In His Passion and death the Son of God, our Savior, intended to atone for and blot out the sins of all ages, to offer for them to his Father a full and abundant satisfaction.

Besides, to increase the dignity of this mystery, Christ not only suffered for sinners, but even for those who were the very authors and ministers of all the torments He endured.

Of this the Apostle [Paul] reminds us in these words addressed to the Hebrews: "Think diligently upon him that endured such opposition from sinners against himself; that you be not wearied, fainting in your minds.
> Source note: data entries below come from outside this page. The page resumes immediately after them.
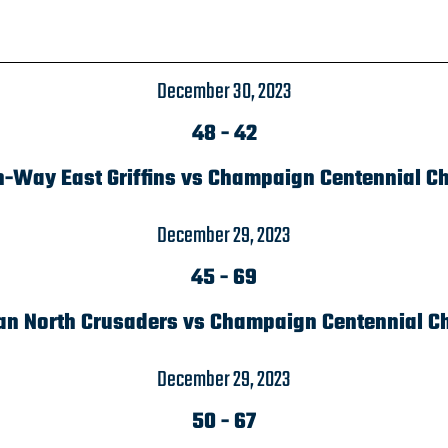
December 30, 2023
48
-
42
n-Way East Griffins vs Champaign Centennial C
December 29, 2023
45
-
69
an North Crusaders vs Champaign Centennial C
December 29, 2023
50
-
67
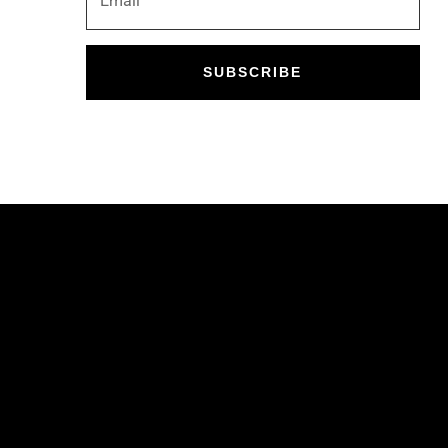
SUBSCRIBE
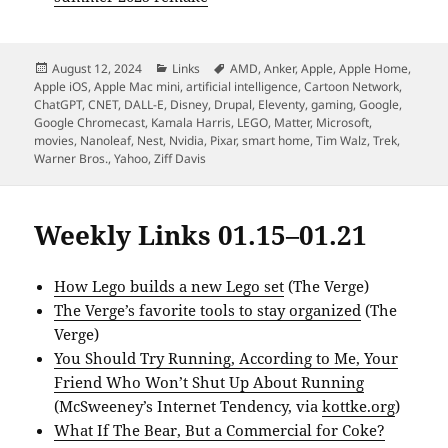
Posted
Categories
Tags
August 12, 2024
Links
AMD
,
Anker
,
Apple
,
Apple Home
,
on
Apple iOS
,
Apple Mac mini
,
artificial intelligence
,
Cartoon Network
,
ChatGPT
,
CNET
,
DALL-E
,
Disney
,
Drupal
,
Eleventy
,
gaming
,
Google
,
Google Chromecast
,
Kamala Harris
,
LEGO
,
Matter
,
Microsoft
,
movies
,
Nanoleaf
,
Nest
,
Nvidia
,
Pixar
,
smart home
,
Tim Walz
,
Trek
,
Warner Bros.
,
Yahoo
,
Ziff Davis
Weekly Links 01.15–01.21
How Lego builds a new Lego set
(The Verge)
The Verge’s favorite tools to stay organized
(The
Verge)
You Should Try Running, According to Me, Your
Friend Who Won’t Shut Up About Running
(McSweeney’s Internet Tendency, via
kottke.org
)
What If The Bear, But a Commercial for Coke?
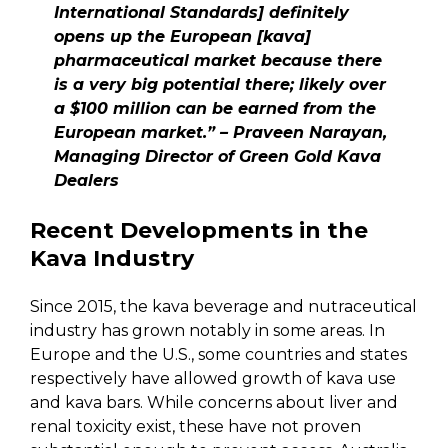
International Standards] definitely
opens up the European [kava]
pharmaceutical market because there
is a very big potential there; likely over
a $100 million can be earned from the
European market.” – Praveen Narayan,
Managing Director of Green Gold Kava
Dealers
Recent Developments in the
Kava Industry
Since 2015, the kava beverage and nutraceutical
industry has grown notably in some areas. In
Europe and the U.S., some countries and states
respectively have allowed growth of kava use
and kava bars. While concerns about liver and
renal toxicity exist, these have not proven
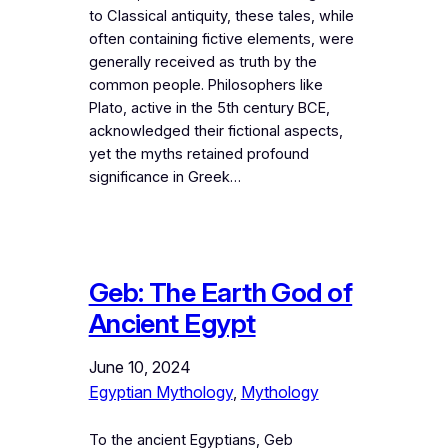
to Classical antiquity, these tales, while
often containing fictive elements, were
generally received as truth by the
common people. Philosophers like
Plato, active in the 5th century BCE,
acknowledged their fictional aspects,
yet the myths retained profound
significance in Greek…
Geb: The Earth God of
Ancient Egypt
June 10, 2024
Egyptian Mythology
, 
Mythology
To the ancient Egyptians, Geb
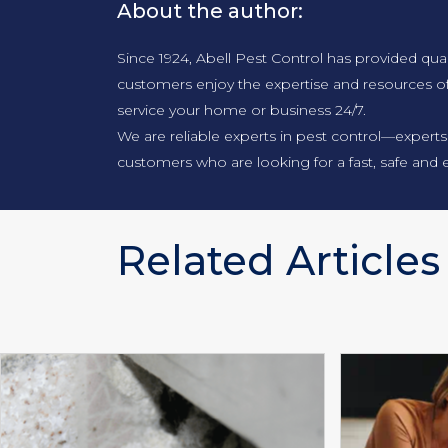
About the author:
Since 1924, Abell Pest Control has provided qua
customers enjoy the expertise and resources o
service your home or business 24/7.
We are reliable experts in pest control—experts
customers who are looking for a fast, safe and e
Related Articles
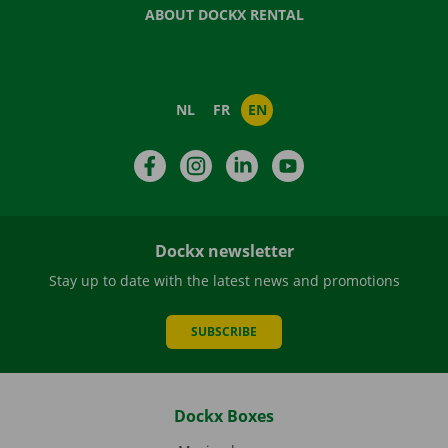
ABOUT DOCKX RENTAL
NL
FR
EN
Facebook
Instagram
LinkedIn
YouTube
Dockx newsletter
Stay up to date with the latest news and promotions
SUBSCRIBE
Dockx Boxes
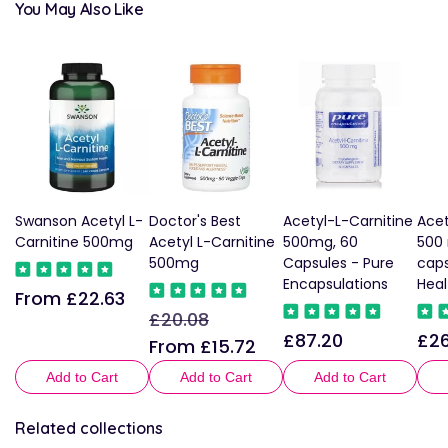
You May Also Like
Swanson Acetyl L-
Doctor's Best
Acetyl-L-Carnitine
Acet
Carnitine 500mg
Acetyl L-Carnitine
500mg, 60
500
500mg
Capsules - Pure
caps
Encapsulations
Heal
From £22.63
Regular
£20.08
Regular
Sale
price
£87.20
£26
Regular
Reg
price
price
From £15.72
price
pric
Add to Cart
Add to Cart
Add to Cart
Related collections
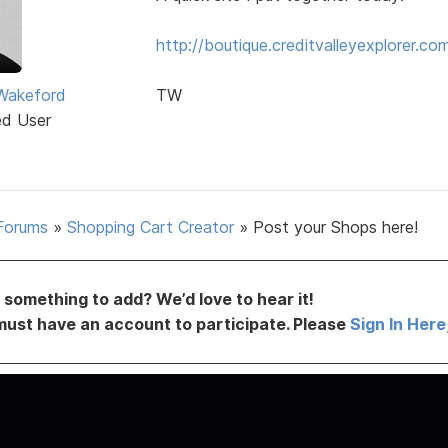
http://boutique.creditvalleyexplorer.co
Wakeford
TW
ed User
Forums
»
Shopping Cart Creator
»
Post your Shops here!
something to add? We’d love to hear it!
must have an account to participate. Please
Sign In Here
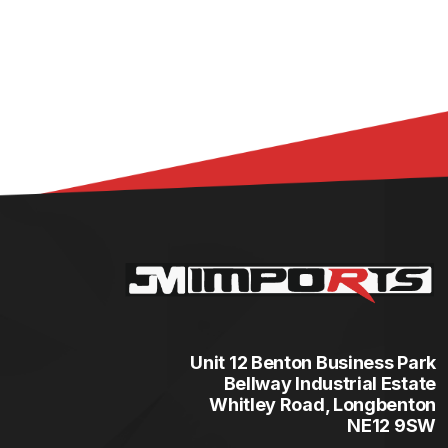
Unit 12 Benton Business Park
Bellway Industrial Estate
Whitley Road, Longbenton
NE12 9SW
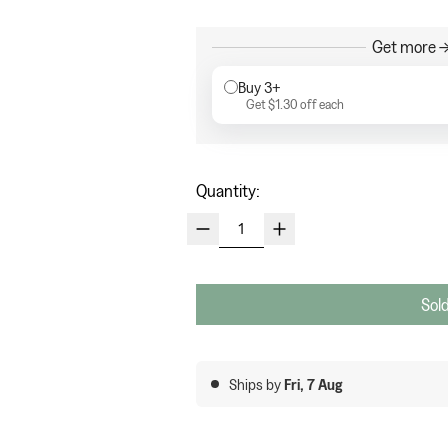
Get more →
Buy 3+
Get
$1.30
off each
Quantity:
Sold
Ships by
Fri, 7 Aug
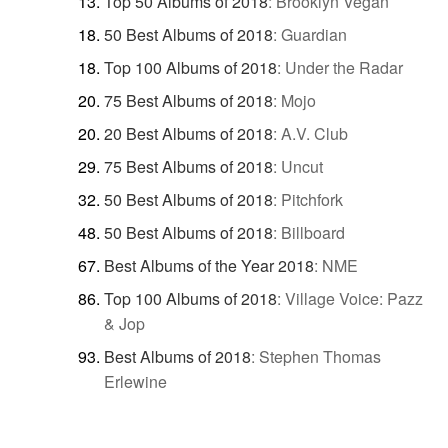
Top 50 Albums of 2018
:
Brooklyn Vegan
50 Best Albums of 2018
:
Guardian
Top 100 Albums of 2018
:
Under the Radar
75 Best Albums of 2018
:
Mojo
20 Best Albums of 2018
:
A.V. Club
75 Best Albums of 2018
:
Uncut
50 Best Albums of 2018
:
Pitchfork
50 Best Albums of 2018
:
Billboard
Best Albums of the Year 2018
:
NME
Top 100 Albums of 2018
:
Village Voice: Pazz
& Jop
Best Albums of 2018
:
Stephen Thomas
Erlewine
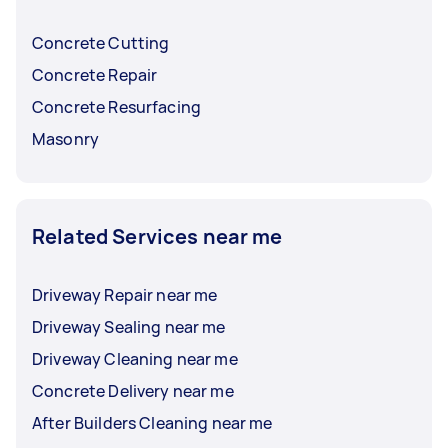
Concrete Cutting
Concrete Repair
Concrete Resurfacing
Masonry
Related Services near me
Driveway Repair near me
Driveway Sealing near me
Driveway Cleaning near me
Concrete Delivery near me
After Builders Cleaning near me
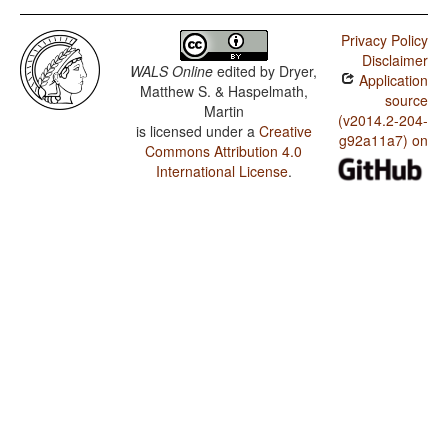
Privacy Policy
Disclaimer
WALS Online
edited by
Dryer,
Application
Matthew S. & Haspelmath,
source
Martin
(v2014.2-204-
is licensed under a
Creative
g92a11a7) on
Commons Attribution 4.0
International License
.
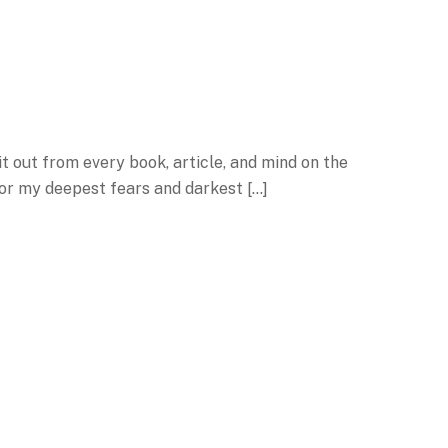
it out from every book, article, and mind on the
 for my deepest fears and darkest […]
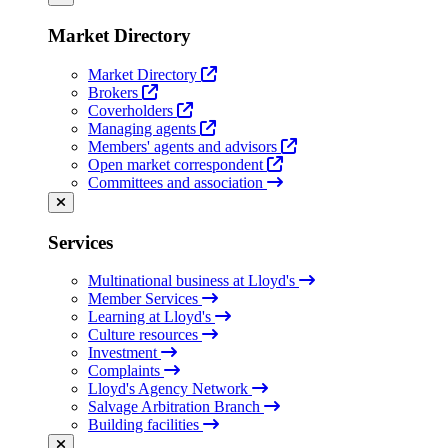
Market Directory
Market Directory
Brokers
Coverholders
Managing agents
Members' agents and advisors
Open market correspondent
Committees and association
Services
Multinational business at Lloyd's
Member Services
Learning at Lloyd's
Culture resources
Investment
Complaints
Lloyd's Agency Network
Salvage Arbitration Branch
Building facilities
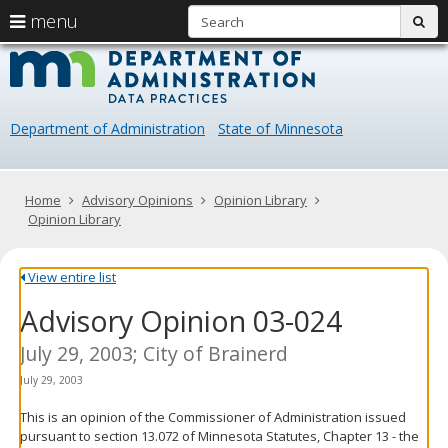
S
use
menu
sub
arrow
Menu
skip
Data
help:
to
keys
you
content
Practice
to
can
navigate
navigate
Department of Administration
State of Minnesota
through
the
the
menu
menu
using
Primary
Home
Advisory Opinions
Opinion Library
your
navigation
Opinion Library
arrow
keys
or
View entire list
tab/shift-
Advisory Opinion 03-024
tab
key.
Use
July 29, 2003; City of Brainerd
the
July 29, 2003
spacebar
to
This is an opinion of the Commissioner of Administration issued
toggle
pursuant to section 13.072 of Minnesota Statutes, Chapter 13 - the
and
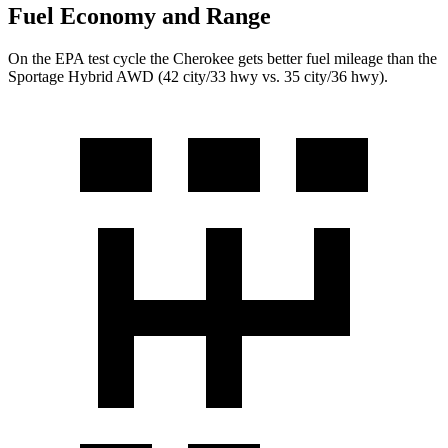
Fuel Economy and Range
On the EPA test cycle the Cherokee gets better fuel mileage than the
Sportage Hybrid AWD (42 city/33 hwy vs. 35 city/36 hwy).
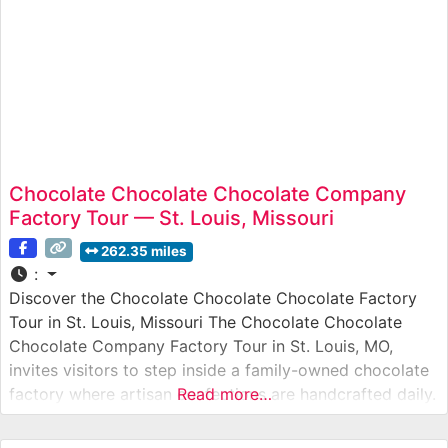
Chocolate Chocolate Chocolate Company
Factory Tour — St. Louis, Missouri
262.35 miles
:
Discover the Chocolate Chocolate Chocolate Factory
Tour in St. Louis, Missouri The Chocolate Chocolate
Chocolate Company Factory Tour in St. Louis, MO,
invites visitors to step inside a family-owned chocolate
factory where artisan confections are handcrafted daily.
Read more…
Known for its small-batch, premium chocolates and
nostalgic atmosphere, this tour lets guests see every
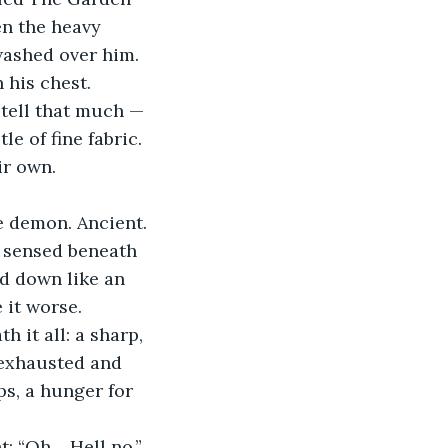
en the heavy 
washed over him.
his chest. 
 tell that much — 
le of fine fabric. 
ir own.
e demon. Ancient. 
e sensed beneath 
d down like an 
it worse.
it all: a sharp, 
 exhausted and 
s, a hunger for 
: “Oh… Hell no,” 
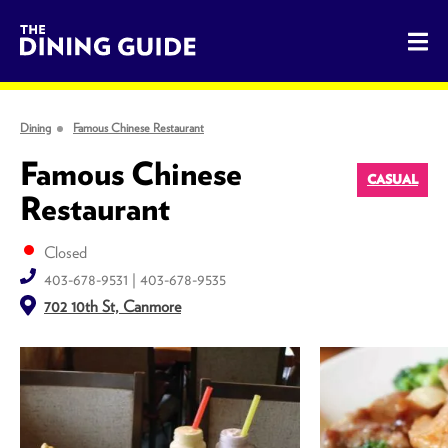
The Dining Guide - The Rocky Mountains' Best Sources for 
Dining
Famous Chinese Restaurant
Famous Chinese
CASUAL
Restaurant
Closed
403-678-9531 | 403-678-9535
702 10th St, Canmore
In this guilt are involved all those who fall frequently into sin; for, as our sins consigned Christ the Lord to the death of the cross, most certainly those who wallow in sin and iniquity crucify to themselves again the Son of God, as far as in them lies, and make a mockery of Him".

This guilt seems more enormous in us than in the Jews, since according to the testimony of the same Apostle: If they had known it, they would never have crucified the Lord of glory; while we, on the contrary, professing to know Him, yet denying Him by our actions, seem in some sort to lay violent hands on him.'


- Catechism of the Council of Trent, 1566

When was the last time Mons. Fellay looked at the Tridentine Catechism, one wonders!

Which brings me back to what got me started on this necessary historical lookback - Fr. Lombardi's facile assumption )without checking his facts), shared by a majority of thinking Catholics today, I think, that the Church's official position about the Jews only dated back to Vatican II and Nostra aetate - in my opinion, an inexplicably a-historical view that even ignores the words of St. Paul - whose Letter to the Romans (especially Chapters 9 and 11) has been cited by Benedict XVI in homilies to underscore the Christian attitude about the Jews.